The stories my dad used to tell me about factory machinery used to keep me up at night

Horrifying stuff

And most of those stories started with people not using/fucking with the lock-out shit

[–] penitentkulak@hexbear.net 36 points 1 month ago* (last edited 1 month ago) (1 children)

There's a particularly horrifying story from a local dairy farm where a worker

spoilerclimbed into some kind of mixer to unclog it, didn't lock it out, and for some reason it was controllable via WiFi and the boss decided the mixer should be running.
Guy was like 30 with a small kids and his own farm, but had to work at this shitty dairy to supplement his income. Big farm in the area bought out his whole place within a few months of him passing.

[–] invalidusernamelol@hexbear.net 22 points 1 month ago (1 children)

WHY WOULD YOU WANT TO WIRELESSLY CONTROL HEAVY MACHINERY WHAT THE FUCK

[–] octobob@lemmy.ml 6 points 1 month ago* (last edited 1 month ago) (1 children)

It's incredibly common in industrial automation to control things over networking. Usually it's an Ethernet connection to a computer or laptop interfacing with a PLC that's running code, but same idea. I've built and installed control rooms in steel mills, they're mostly computers running Siemens or Allen Bradley (Rockwell) software, monitors hooked up to cameras around the mill, and operator stations with push buttons, joysticks, lights, e-stops, etc. And plenty of HMI's (big touch screens). Think Homer Simpson's job

[–] invalidusernamelol@hexbear.net 3 points 1 month ago* (last edited 1 month ago) (2 children)

Networking is different than wireless.

Are least a cable connection means something is nearby. A wireless connection that can be accessed over WAN is what I was freaking out about.

[–] PolarKraken@lemmy.dbzer0.com 4 points 1 month ago (1 children)

You're not wrong, in mfg and similar I've personally only ever seen wireless anything used for measurement instrumentation, explicitly not control, and that was even using a more proprietary wireless than 802.11 / typical WLAN.

I've been out of those industries for a while and to be fair the ones I serviced were on the more expensive process side (which does translate to better equipment but even just better safety expectations), so idk how accurate my experiences are. But yeah wireless control was def considered unacceptably risky, your instincts are correct.

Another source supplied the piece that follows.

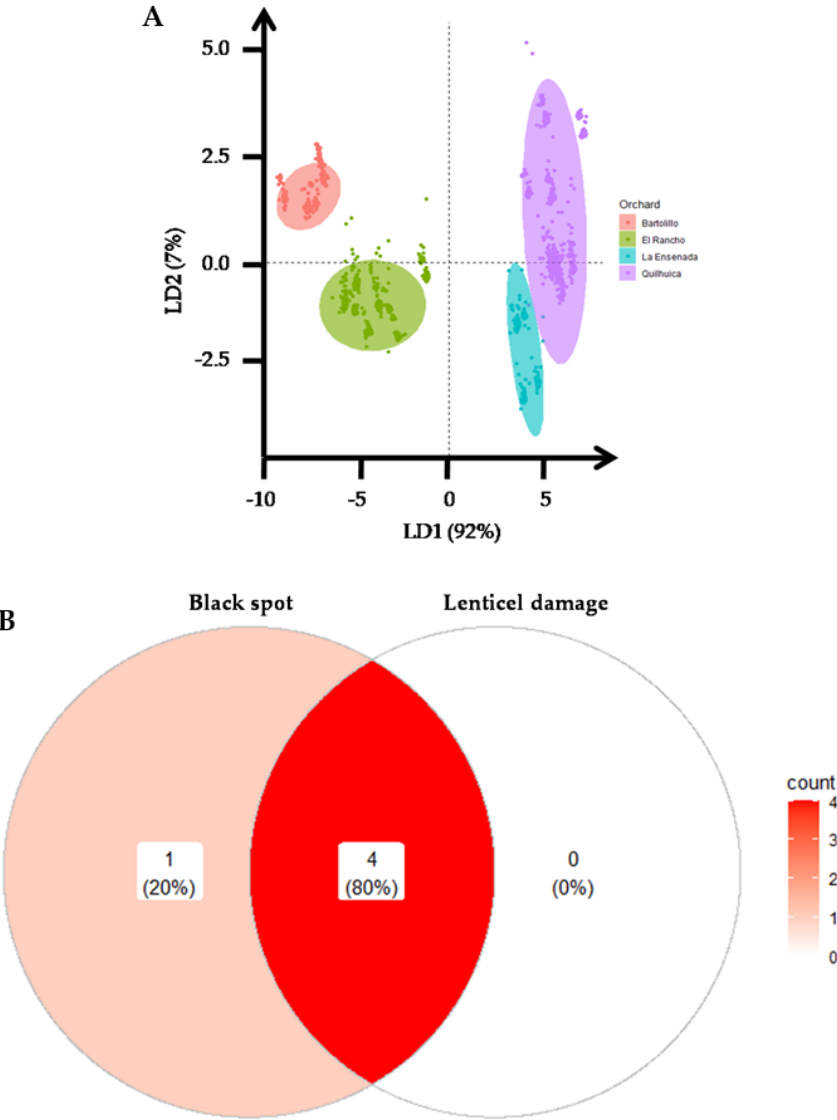
Figure 7. ( A ) Multivariate analysis, linear discriminant analysis (LDA). Red spot represents Bartolillo; green spot represents El Rancho; calypso spot represents La Ensenada; and purple spot represents Quilhuica. ( B ) Feature selection technique via information gain algorithm carried out for black spot and lenticel damage.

[–] invalidusernamelol@hexbear.net 2 points 1 month ago

As soon as JavaScript gets involved all bets are off

[–] krolden@lemmy.ml 3 points 1 month ago* (last edited 1 month ago) (1 children)

You're thinking cellular wireless. It was likely just wifi or some other RF protocol

[–] invalidusernamelol@hexbear.net 3 points 1 month ago

Yeah, I was thinking the boss did the activation remotely like from their home or something.